What to produce ▸
Edit the rows below by changing every "Купить" to "Заказать", keeping everything else the same.

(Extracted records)

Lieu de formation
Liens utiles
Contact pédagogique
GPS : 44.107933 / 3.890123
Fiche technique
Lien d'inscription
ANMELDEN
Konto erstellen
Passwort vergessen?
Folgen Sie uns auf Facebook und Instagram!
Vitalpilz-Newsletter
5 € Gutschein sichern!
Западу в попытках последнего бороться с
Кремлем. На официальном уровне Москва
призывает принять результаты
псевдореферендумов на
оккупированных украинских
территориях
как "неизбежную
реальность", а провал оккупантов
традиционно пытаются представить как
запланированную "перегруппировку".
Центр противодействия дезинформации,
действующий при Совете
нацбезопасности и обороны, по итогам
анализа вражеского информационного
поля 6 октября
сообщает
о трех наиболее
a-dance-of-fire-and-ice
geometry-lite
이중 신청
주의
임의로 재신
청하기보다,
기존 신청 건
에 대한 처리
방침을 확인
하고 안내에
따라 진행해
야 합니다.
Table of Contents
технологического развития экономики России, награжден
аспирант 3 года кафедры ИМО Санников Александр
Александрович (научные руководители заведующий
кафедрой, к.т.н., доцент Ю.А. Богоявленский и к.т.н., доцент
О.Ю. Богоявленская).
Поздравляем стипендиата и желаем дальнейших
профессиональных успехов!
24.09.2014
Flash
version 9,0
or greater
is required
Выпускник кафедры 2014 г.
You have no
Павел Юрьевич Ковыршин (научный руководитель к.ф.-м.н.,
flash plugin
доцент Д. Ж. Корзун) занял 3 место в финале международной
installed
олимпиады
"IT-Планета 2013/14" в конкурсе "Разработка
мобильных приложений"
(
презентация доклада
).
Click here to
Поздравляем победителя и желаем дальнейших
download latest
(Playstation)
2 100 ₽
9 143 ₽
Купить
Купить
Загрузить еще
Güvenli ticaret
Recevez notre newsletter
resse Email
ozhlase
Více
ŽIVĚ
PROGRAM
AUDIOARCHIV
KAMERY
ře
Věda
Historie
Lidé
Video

Exercise result ▸
Lieu de formation
Liens utiles
Contact pédagogique
GPS : 44.107933 / 3.890123
Fiche technique
Lien d'inscription
ANMELDEN
Konto erstellen
Passwort vergessen?
Folgen Sie uns auf Facebook und Instagram!
Vitalpilz-Newsletter
5 € Gutschein sichern!
Западу в попытках последнего бороться с
Кремлем. На официальном уровне Москва
призывает принять результаты
псевдореферендумов на
оккупированных украинских
территориях
как "неизбежную
реальность", а провал оккупантов
традиционно пытаются представить как
запланированную "перегруппировку".
Центр противодействия дезинформации,
действующий при Совете
нацбезопасности и обороны, по итогам
анализа вражеского информационного
поля 6 октября
сообщает
о трех наиболее
a-dance-of-fire-and-ice
geometry-lite
이중 신청
주의
임의로 재신
청하기보다,
기존 신청 건
에 대한 처리
방침을 확인
하고 안내에
따라 진행해
야 합니다.
Table of Contents
технологического развития экономики России, награжден
аспирант 3 года кафедры ИМО Санников Александр
Александрович (научные руководители заведующий
кафедрой, к.т.н., доцент Ю.А. Богоявленский и к.т.н., доцент
О.Ю. Богоявленская).
Поздравляем стипендиата и желаем дальнейших
профессиональных успехов!
24.09.2014
Flash
version 9,0
or greater
is required
Выпускник кафедры 2014 г.
You have no
Павел Юрьевич Ковыршин (научный руководитель к.ф.-м.н.,
flash plugin
доцент Д. Ж. Корзун) занял 3 место в финале международной
installed
олимпиады
"IT-Планета 2013/14" в конкурсе "Разработка
мобильных приложений"
(
презентация доклада
).
Click here to
Поздравляем победителя и желаем дальнейших
download latest
(Playstation)
2 100 ₽
9 143 ₽
Заказать
Заказать
Загрузить еще
Güvenli ticaret
Recevez notre newsletter
resse Email
ozhlase
Více
ŽIVĚ
PROGRAM
AUDIOARCHIV
KAMERY
ře
Věda
Historie
Lidé
Video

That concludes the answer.